Last week, the ongoing next-generation DVD format war took a portentous turn when Warner Bros. announced that it was pulling support for HD DVD in order to exclusively support Blu-ray. The news was quickly followed up by a rumor--since denied--that Paramount, too, was dropping HD DVD. But the HD DVD camp cancelled a long-planned press event at the International Consumer Electronics Show (CES) in Las Vegas, leading many to predict that the format wars were essentially over, with HD DVD the loser.
Those rumors were bolstered this week when primary HD DVD backer Toshiba announced stunning price reductions on all its HD DVD hardware players. Its low-end player, the HD-A3, dropped from $300 to $150 overnight, and the mid-line HD-A30 also dropped 50 percent, from $400 to $200. The high-end HD-A35 player dropped from $500 to $300. Blu-ray players, already more expensive than the HD DVD competition, start at a little under $300.
Toshiba's aggressive price cuts were no doubt intended to drive consumer interest in the format. But it might have had the opposite effect: Analysts feel the move was one of desperation, signaling to consumers that HD DVD is a losing effort.
To be fair, however, neither HD DVD nor Blu-ray is doing particularly well in the market. Only one million standalone next-generation DVD players were purchased in the United States through the end of 2007, and most of those (about 580,000 units) were HD DVD, not Blu-ray. (However, Sony sold 3.4 million Blu-ray equipped PlayStation 3 video game consoles as well, skewing the results wildly in Blu-ray's favor.) Content is a problem too: Although just 400 movies are available in HD DVD and Blu-ray, there are hundreds of thousands of standard DVD movies to choose from.
The biggest concern here, really, is industry support.
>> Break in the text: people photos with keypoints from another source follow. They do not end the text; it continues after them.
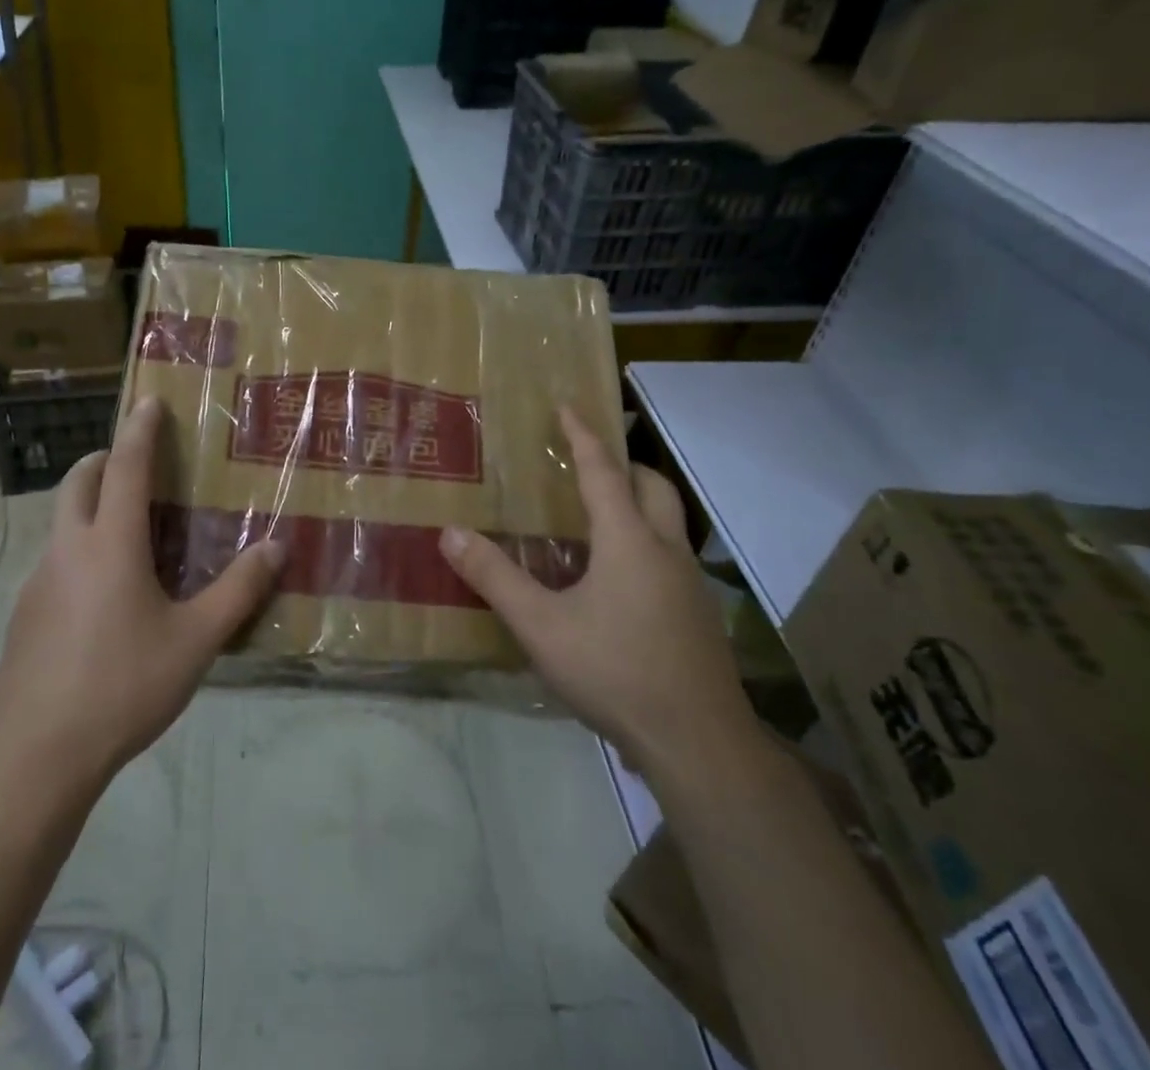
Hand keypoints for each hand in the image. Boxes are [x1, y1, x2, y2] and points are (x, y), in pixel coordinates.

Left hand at [0, 397, 283, 796]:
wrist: (37, 755)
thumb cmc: (123, 686)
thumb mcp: (195, 641)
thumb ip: (238, 592)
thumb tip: (276, 548)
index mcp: (111, 544)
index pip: (127, 466)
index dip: (140, 429)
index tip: (148, 400)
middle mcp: (69, 549)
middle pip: (79, 481)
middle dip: (105, 459)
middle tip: (137, 465)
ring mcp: (38, 581)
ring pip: (62, 520)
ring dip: (90, 505)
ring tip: (128, 532)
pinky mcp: (24, 613)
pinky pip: (55, 560)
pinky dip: (79, 549)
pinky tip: (102, 596)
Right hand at [439, 408, 760, 786]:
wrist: (699, 743)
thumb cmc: (616, 671)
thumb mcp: (541, 626)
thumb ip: (495, 578)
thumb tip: (450, 533)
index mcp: (628, 540)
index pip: (603, 471)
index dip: (583, 436)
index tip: (568, 406)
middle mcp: (665, 550)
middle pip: (653, 486)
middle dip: (624, 464)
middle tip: (589, 463)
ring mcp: (690, 584)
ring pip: (669, 521)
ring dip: (639, 503)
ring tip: (599, 516)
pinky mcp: (698, 615)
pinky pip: (671, 556)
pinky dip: (646, 541)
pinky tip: (619, 578)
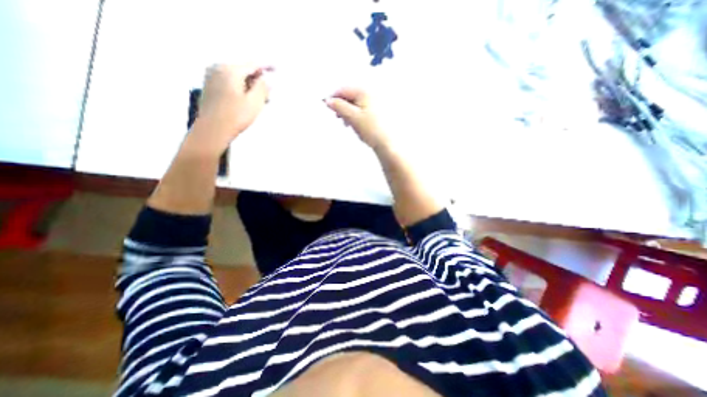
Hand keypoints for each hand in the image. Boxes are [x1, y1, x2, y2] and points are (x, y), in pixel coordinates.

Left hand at [195, 63, 271, 147]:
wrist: (213, 129)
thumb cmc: (235, 116)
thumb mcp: (255, 102)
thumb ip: (263, 88)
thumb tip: (267, 80)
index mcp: (230, 70)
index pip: (253, 64)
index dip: (266, 66)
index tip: (276, 68)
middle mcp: (218, 69)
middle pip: (244, 70)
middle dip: (257, 80)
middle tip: (268, 92)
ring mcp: (211, 77)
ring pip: (237, 77)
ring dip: (249, 86)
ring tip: (259, 99)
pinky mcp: (209, 87)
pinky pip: (229, 82)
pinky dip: (240, 88)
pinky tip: (246, 100)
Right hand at [328, 87, 391, 150]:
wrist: (387, 143)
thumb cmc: (372, 130)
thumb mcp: (352, 117)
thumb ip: (339, 107)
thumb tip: (329, 101)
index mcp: (365, 92)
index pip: (343, 90)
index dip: (333, 98)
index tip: (327, 106)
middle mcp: (372, 93)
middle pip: (350, 95)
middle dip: (341, 105)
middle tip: (337, 116)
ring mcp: (376, 102)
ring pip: (356, 103)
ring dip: (348, 111)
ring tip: (346, 122)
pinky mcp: (378, 111)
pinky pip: (363, 108)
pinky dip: (356, 114)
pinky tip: (355, 123)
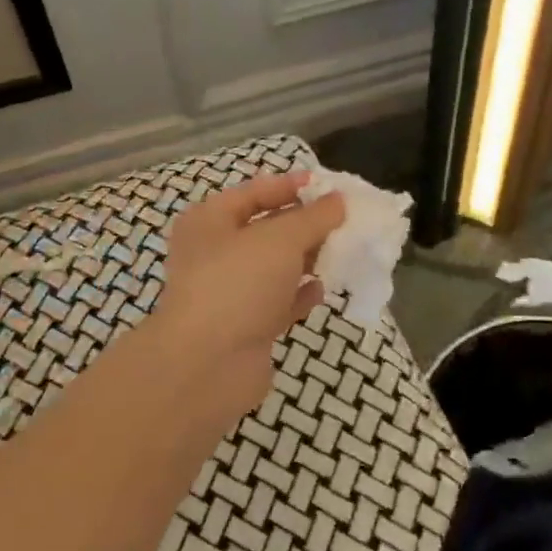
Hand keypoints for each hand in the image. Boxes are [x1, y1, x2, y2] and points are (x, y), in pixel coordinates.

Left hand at [154, 172, 345, 425]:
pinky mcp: (246, 327)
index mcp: (209, 221)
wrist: (207, 364)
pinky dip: (299, 295)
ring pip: (274, 268)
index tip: (328, 186)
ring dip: (306, 260)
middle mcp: (215, 253)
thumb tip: (338, 201)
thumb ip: (313, 217)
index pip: (253, 192)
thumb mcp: (280, 239)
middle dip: (304, 225)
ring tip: (341, 252)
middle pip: (266, 230)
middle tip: (344, 221)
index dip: (290, 186)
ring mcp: (229, 293)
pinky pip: (278, 303)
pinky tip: (322, 290)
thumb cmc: (238, 283)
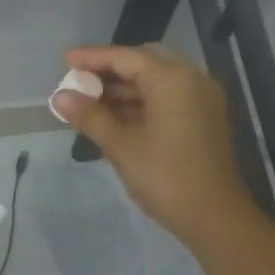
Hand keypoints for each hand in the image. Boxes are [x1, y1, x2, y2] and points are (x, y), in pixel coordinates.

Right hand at [52, 44, 258, 247]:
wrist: (215, 217)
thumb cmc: (165, 177)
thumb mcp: (121, 146)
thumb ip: (90, 116)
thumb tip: (59, 97)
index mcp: (172, 79)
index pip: (125, 57)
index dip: (92, 58)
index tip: (65, 61)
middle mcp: (192, 80)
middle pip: (144, 63)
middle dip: (110, 71)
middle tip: (80, 82)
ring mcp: (202, 100)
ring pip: (157, 82)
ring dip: (125, 89)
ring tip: (90, 102)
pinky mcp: (205, 119)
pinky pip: (169, 98)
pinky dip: (142, 102)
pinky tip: (116, 118)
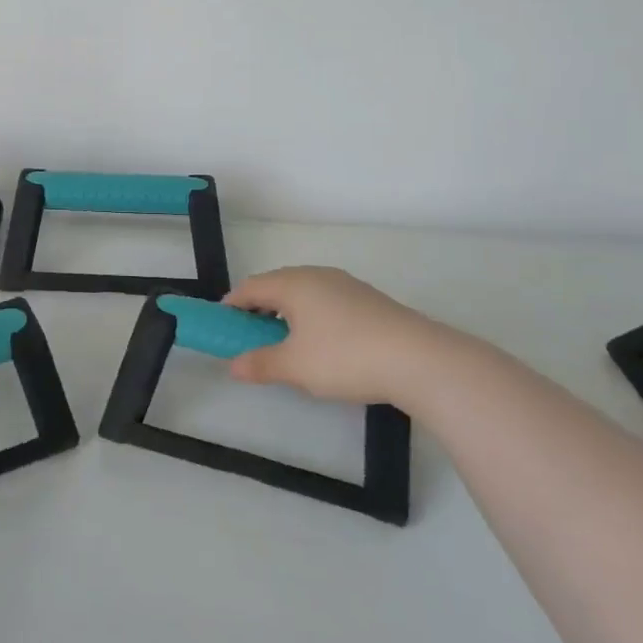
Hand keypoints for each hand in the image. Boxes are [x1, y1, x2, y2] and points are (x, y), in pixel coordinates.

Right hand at [223, 266, 493, 409]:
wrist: (420, 360)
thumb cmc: (345, 357)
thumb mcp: (294, 367)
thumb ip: (260, 364)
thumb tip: (232, 366)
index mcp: (293, 284)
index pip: (250, 287)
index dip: (231, 305)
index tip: (222, 326)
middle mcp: (317, 276)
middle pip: (276, 285)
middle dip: (258, 308)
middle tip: (250, 337)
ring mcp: (346, 285)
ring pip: (304, 293)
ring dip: (286, 313)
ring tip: (285, 342)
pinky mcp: (369, 300)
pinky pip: (326, 301)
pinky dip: (312, 316)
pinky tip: (321, 343)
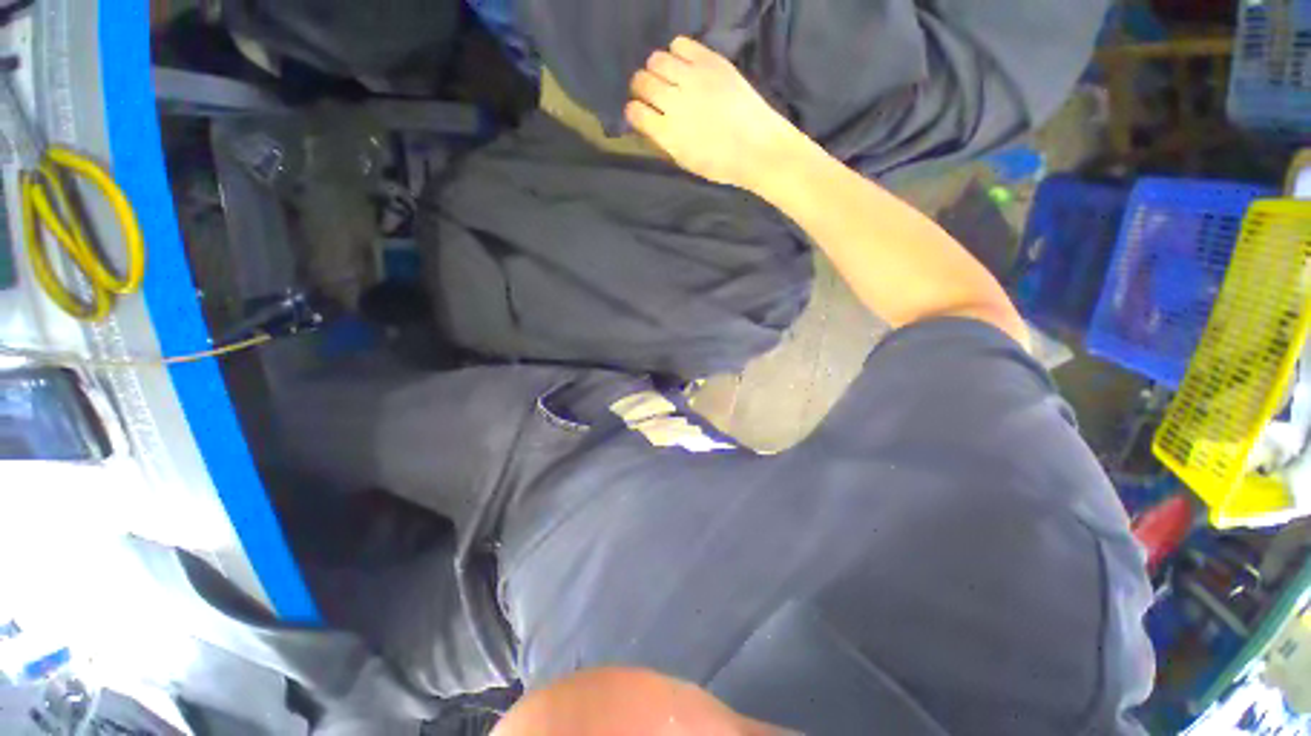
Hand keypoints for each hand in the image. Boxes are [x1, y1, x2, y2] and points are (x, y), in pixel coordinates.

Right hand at [626, 36, 801, 189]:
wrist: (757, 148)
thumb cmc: (721, 164)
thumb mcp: (685, 162)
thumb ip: (664, 140)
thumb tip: (650, 123)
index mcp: (667, 134)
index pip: (635, 112)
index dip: (634, 111)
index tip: (639, 113)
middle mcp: (675, 102)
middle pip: (641, 81)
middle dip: (640, 87)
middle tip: (650, 93)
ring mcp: (693, 79)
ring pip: (657, 60)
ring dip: (656, 69)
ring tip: (667, 78)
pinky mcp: (710, 62)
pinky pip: (681, 44)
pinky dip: (676, 52)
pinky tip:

Right now, five major movie studios--Columbia, Disney, Fox, Sony, and Warner Bros.--support Blu-ray. But only two major studios--Paramount and Universal--support HD DVD. On the rental front, Blockbuster and Netflix offer both formats, but Blockbuster reports that 70 percent of HD rentals are in the Blu-ray format. And one other factor could help drive industry support toward Blu-ray: Consumers who own Blu-ray devices tend to purchase twice as many HD discs per player as do HD DVD users.
At this point, there's no clear winner, and many companies, including Apple and Microsoft, seem to be emphasizing digital downloads over HD disc formats. Furthermore, on-demand HD rentals from cable companies will help ensure that these formats are never as pervasive as DVD. If you're looking for a real winner in this battle, it might be time to look beyond physical media.